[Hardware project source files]

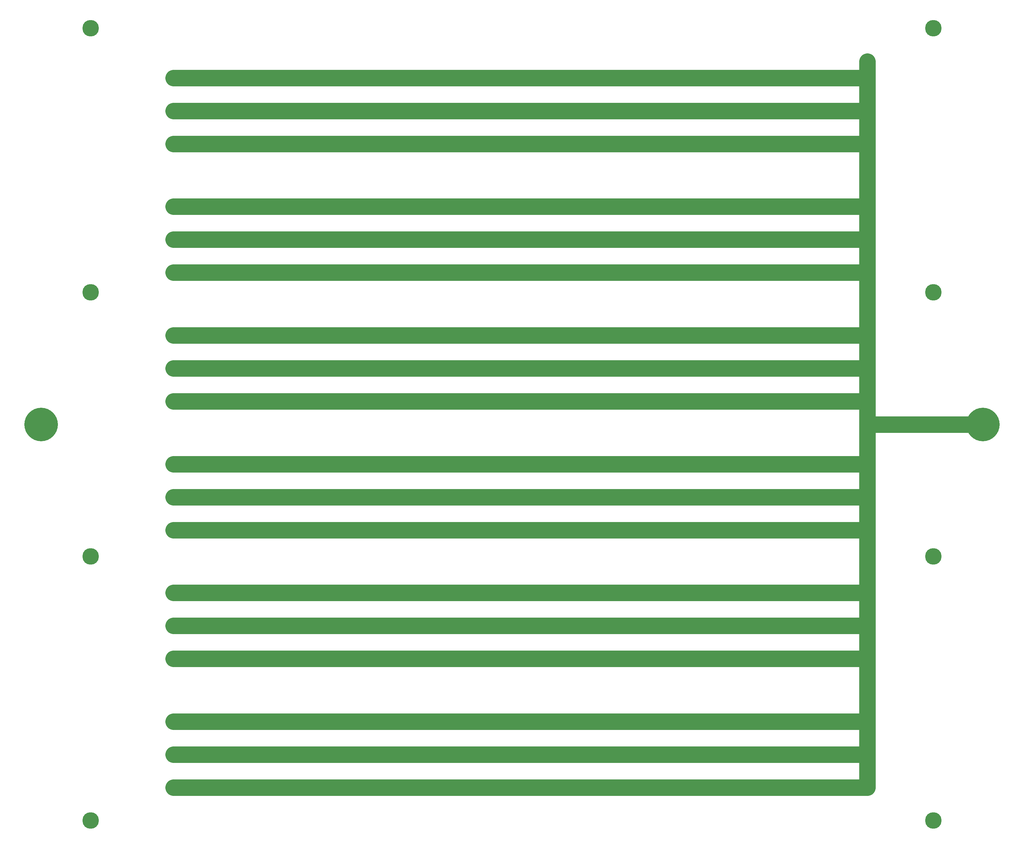
<source format=gbr>
G04 #@! TF.GenerationSoftware,KiCad,Pcbnew,(5.1.2)-1*
G04 #@! TF.CreationDate,2019-06-06T17:06:26+02:00*
G04 #@! TF.ProjectId,SBD electrode by JLCPCB,53424420-656c-4656-9374-726f64652062,1.0.1*
G04 #@! TF.SameCoordinates,Original*
G04 #@! TF.FileFunction,Copper,L1,Top*
G04 #@! TF.FilePolarity,Positive*
%FSLAX46Y46*%
G04 Gerber Fmt 4.6, Leading zero omitted, Abs format (unit mm)*
G04 Created by KiCad (PCBNEW (5.1.2)-1) date 2019-06-06 17:06:26*
%MOMM*%
%LPD*%
G04 APERTURE LIST*
%ADD10C,10.160000*%
%ADD11C,5.000000*%
%ADD12C,5.000000*%
G04 APERTURE END LIST*
D10*
X325800000Y-140240000D03*
X40800000Y-140240000D03*
D11*
X310800000Y-20240000D03*
X55800000Y-20240000D03*
X310800000Y-100240000D03*
X310800000Y-180240000D03*
X310800000Y-260240000D03*
X55800000Y-260240000D03*
X55800000Y-180240000D03*
X55800000Y-100240000D03*
D12*
X290800000Y-55240000D02*
X80800000Y-55240000D01*
X80800000Y-74240000D02*
X290800000Y-74240000D01*
X80800000Y-84240000D02*
X290800000Y-84240000D01*
X80800000Y-94240000D02*
X290800000Y-94240000D01*
X80800000Y-113240000D02*
X290800000Y-113240000D01*
X80800000Y-123240000D02*
X290800000Y-123240000D01*
X80800000Y-133240000D02*
X290800000Y-133240000D01*
X80800000Y-152240000D02*
X290800000Y-152240000D01*
X80800000Y-162240000D02*
X290800000Y-162240000D01*
X80800000Y-172240000D02*
X290800000Y-172240000D01*
X80800000Y-191240000D02*
X290800000Y-191240000D01*
X80800000Y-201240000D02*
X290800000Y-201240000D01*
X80800000Y-211240000D02*
X290800000Y-211240000D01*
X80800000Y-230240000D02*
X290800000Y-230240000D01*
X80800000Y-240240000D02*
X290800000Y-240240000D01*
X80800000Y-250240000D02*
X290800000Y-250240000D01*
X80800000Y-45240000D02*
X290800000Y-45240000D01*
X291500000Y-140240000D02*
X290800000Y-140940000D01*
X325800000Y-140240000D02*
X290800000Y-140240000D01*
X290800000Y-140940000D02*
X290800000Y-250240000D01*
X290800000Y-35240000D02*
X80800000Y-35240000D01*
X290800000Y-35530000D02*
X290800000Y-140940000D01*
X290800000Y-30240000D02*
X290800000Y-35530000D01*
M02*

</source>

[Work to complete]
Each entry is to be returned precisely as it appears, but the pictures are to be dropped.

[Task solution]
<source format=gbr>
G04 #@! TF.GenerationSoftware,KiCad,Pcbnew,(5.1.2)-1*
G04 #@! TF.CreationDate,2019-06-06T17:06:26+02:00*
G04 #@! TF.ProjectId,SBD electrode by JLCPCB,53424420-656c-4656-9374-726f64652062,1.0.1*
G04 #@! TF.SameCoordinates,Original*
G04 #@! TF.FileFunction,Copper,L1,Top*
G04 #@! TF.FilePolarity,Positive*
%FSLAX46Y46*%
G04 Gerber Fmt 4.6, Leading zero omitted, Abs format (unit mm)*
G04 Created by KiCad (PCBNEW (5.1.2)-1) date 2019-06-06 17:06:26*
%MOMM*%
%LPD*%
G04 APERTURE LIST*
%ADD10C,10.160000*%
%ADD11C,5.000000*%
%ADD12C,5.000000*%
G04 APERTURE END LIST*
D10*
X325800000Y-140240000D03*
X40800000Y-140240000D03*
D11*
X310800000Y-20240000D03*
X55800000Y-20240000D03*
X310800000Y-100240000D03*
X310800000Y-180240000D03*
X310800000Y-260240000D03*
X55800000Y-260240000D03*
X55800000Y-180240000D03*
X55800000Y-100240000D03*
D12*
X290800000Y-55240000D02*
X80800000Y-55240000D01*
X80800000Y-74240000D02*
X290800000Y-74240000D01*
X80800000Y-84240000D02*
X290800000Y-84240000D01*
X80800000Y-94240000D02*
X290800000Y-94240000D01*
X80800000Y-113240000D02*
X290800000Y-113240000D01*
X80800000Y-123240000D02*
X290800000Y-123240000D01*
X80800000Y-133240000D02*
X290800000Y-133240000D01*
X80800000Y-152240000D02*
X290800000Y-152240000D01*
X80800000Y-162240000D02*
X290800000Y-162240000D01*
X80800000Y-172240000D02*
X290800000Y-172240000D01*
X80800000Y-191240000D02*
X290800000Y-191240000D01*
X80800000Y-201240000D02*
X290800000Y-201240000D01*
X80800000Y-211240000D02*
X290800000Y-211240000D01*
X80800000Y-230240000D02*
X290800000Y-230240000D01*
X80800000Y-240240000D02*
X290800000Y-240240000D01*
X80800000Y-250240000D02*
X290800000Y-250240000D01*
X80800000Y-45240000D02*
X290800000Y-45240000D01*
X291500000Y-140240000D02*
X290800000Y-140940000D01*
X325800000Y-140240000D02*
X290800000Y-140240000D01*
X290800000Y-140940000D02*
X290800000Y-250240000D01*
X290800000Y-35240000D02*
X80800000Y-35240000D01*
X290800000Y-35530000D02*
X290800000Y-140940000D01*
X290800000Y-30240000D02*
X290800000Y-35530000D01*
M02*

</source>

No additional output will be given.